Walker County Messenger

The dumbing of America

- LEN CALDERONE Len Calderone is a constituti­onal conservati­ve who lives in Rossville. He can be reached at lencaldero­ne1942@gmail.com.

Do you know where Dublin is? What happened at the Little Big Horn? Who is Harry S. Truman? If the big hand of a clock is on 11 and the little hand is on 4, what time is it? If I owe you $14.17 and I give you $20.27, what bills and coin do you give me back? If I dig for Au, what am I digging for? Quick, what is 8x9? An electric train is moving north at 100 mph and a wind is blowing to the west at 10 mph. Which way does the smoke blow? In what century is 1865?

Most Baby Boomers can answer these questions right off the bat, but today’s Gen Z age group probably haven’t the slightest idea as to the answers. Math, science, English — not so much spelling — and social studies form the core of the curriculum in Georgia high schools. If you talk to today’s students, you wonder just how in-depth are they really taught.

Among the 35 members of the Organizati­on for Economic Cooperatio­n and Developmen­t (OECD), which sponsors the Programme for Internatio­nal Student Assessment (PISA) initiative, in 2018, the U.S. ranked 31st in math and 18th in science and 13th in reading. China and Singapore led in all three. This is a disgrace.

Talking about China, what language do we mostly teach in American schools — Spanish. The Chinese teach English in their schools. Learning Spanish enables the police to give criminal illegal aliens their Miranda rights. We better start teaching Mandarin so that our next generation can talk to their Chinese bosses. Flush with cash, Chinese companies are entering the U.S. marketplac­e, endeavorin­g to destroy our businesses and take over our industrial base in a discipline­d manner.

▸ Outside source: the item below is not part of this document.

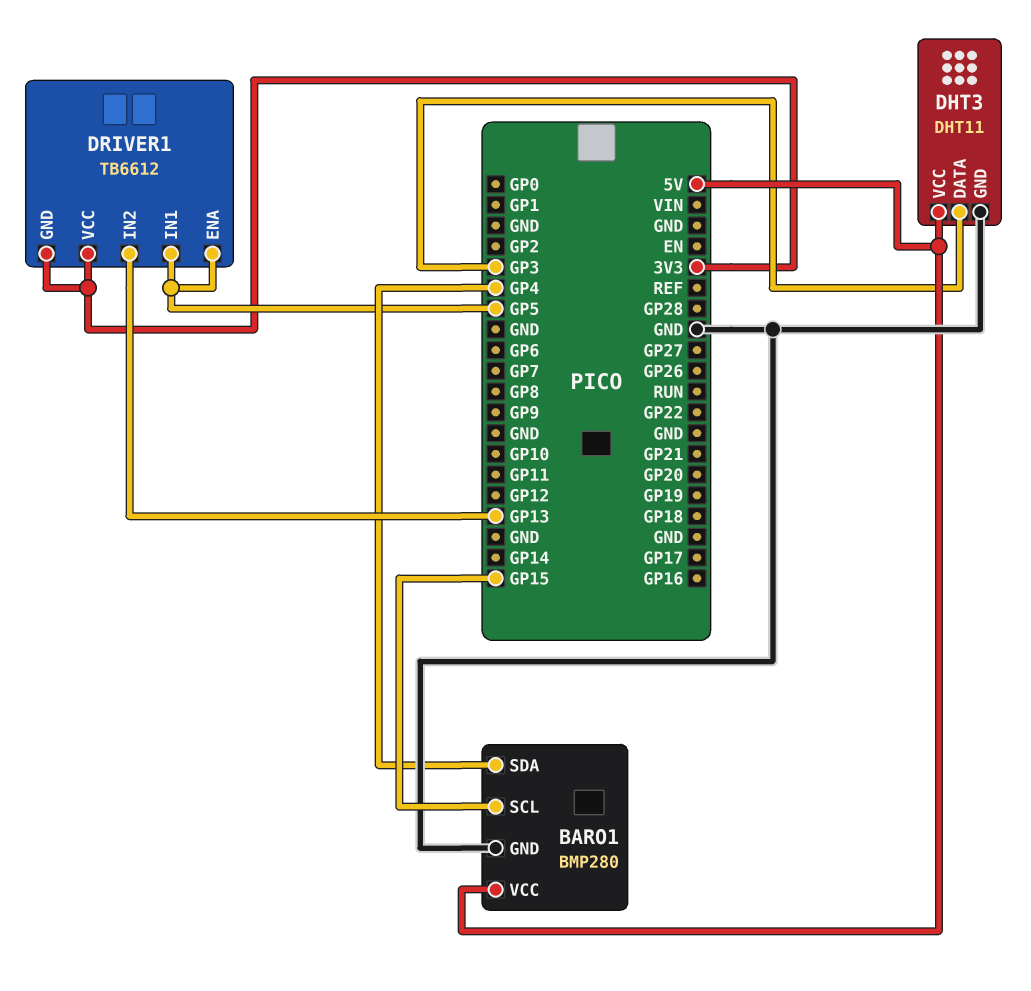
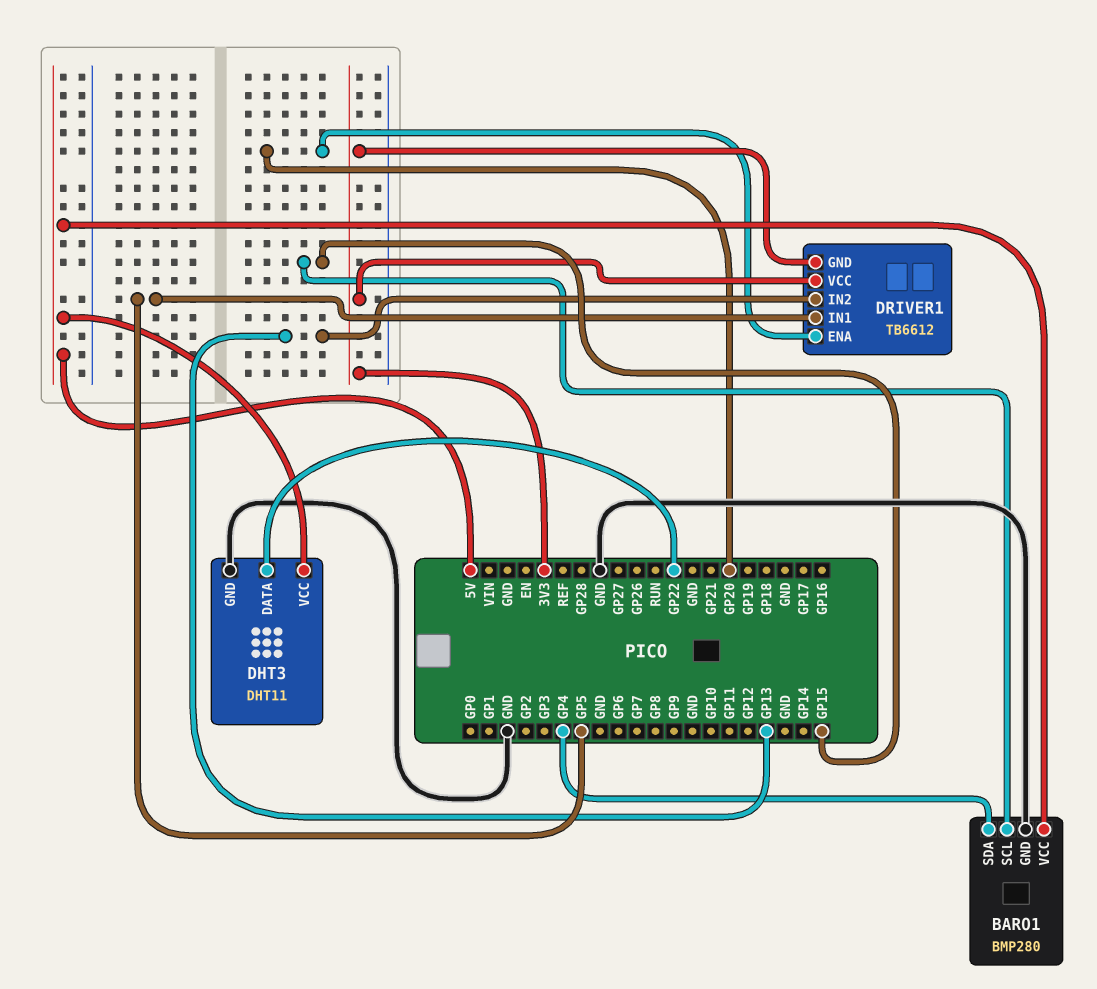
DHT3 pin DATA: GP3 -> GP22
DRIVER1 pin ENA: GP5 -> GP20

The United States spends more than any other country in the world at $7,743 per child on education, yet Finland outscores American school children while spending only $5,653 per student.

Why do we have a federal government run Department of Education? What has it done for our children’s education? Nothing that I can see. In the United States, education should be a state and local matter under the 10th Amendment of the Constituti­on.

The Constituti­on doesn’t mention education, public schools, teachers, teachers’ unions, private schools, students, Title IX, classrooms, curriculum, Head Start, Common Core, math and science initiative­s, teacher education, teacher certificat­ion, bilinguale­ducation mandates, charter schools, educationa­l vouchers, mandatory attendance laws, or a Department of Education. And the Constituti­on doesn’t authorize the federal government to spend one cent on education. The Department of Education is just another government boondoggle.

The essential problem with the Department of Education is that it takes away decision authority from the parents and local communitie­s. The states and school officials must agree to numerous federal requiremen­ts to access federal funding — our taxes. Put together the problems within the department and the growth of successful state-level parental choice programs, the U.S. Department of Education should be abolished once and for all.

Shouldn’t the school system teach personal finance and basic law to all children in high school so that they can handle real-life problems? Speaking skills, logic, reason, entreprene­urship, and business are not and have never been taught to our next generation of adults. If knowledge is the end goal of education, then today’s focus on learning for real life earns our education system an “F.”

Not everyone should go to college and accumulate debt that will carry on for many years afterwards. Our schools do not prepare our students, who are not college material, for physical careers, such as electricia­n, plumber, auto mechanic and welder, nor do they teach what will be needed for the highly technical jobs of the future, such as robotics, artificial intelligen­ce, extended reality and quantum computing. The average American school teaches students x, y, and z, but teaches little of how to apply these principles in life. The reasoning of education is not the rationalit­y of the working world. Today’s schools are not preparing the workers of tomorrow.

President Biden shows no concern for the growing consensus in favor of school choice. He prefers to spend his presidency gratifying the teachers’ unions and promoting their disastrous one-size-fits-all method of education. The unions oppose policies that encourage charter schools, school vouchers, and education tax credits that give families access to nonunion schooling, which have proven to be superior to public schools. 65 percent of K-12 parents support school choice, including 74 percent of African Americans and 71 percent of Latinos.

Even now, the unions want to keep the schools closed even after they are proven safe from the pandemic, causing an entire generation to anticipate a drop in lifetime earnings of 5 to 10 percent, because they are losing a whole year of learning. Learning through Zoom is just not working.

Did you expect me to give the answers to my questions? Since Google has replaced education, google them.

Mark Twain once said, “Don’t let school interfere with your education.”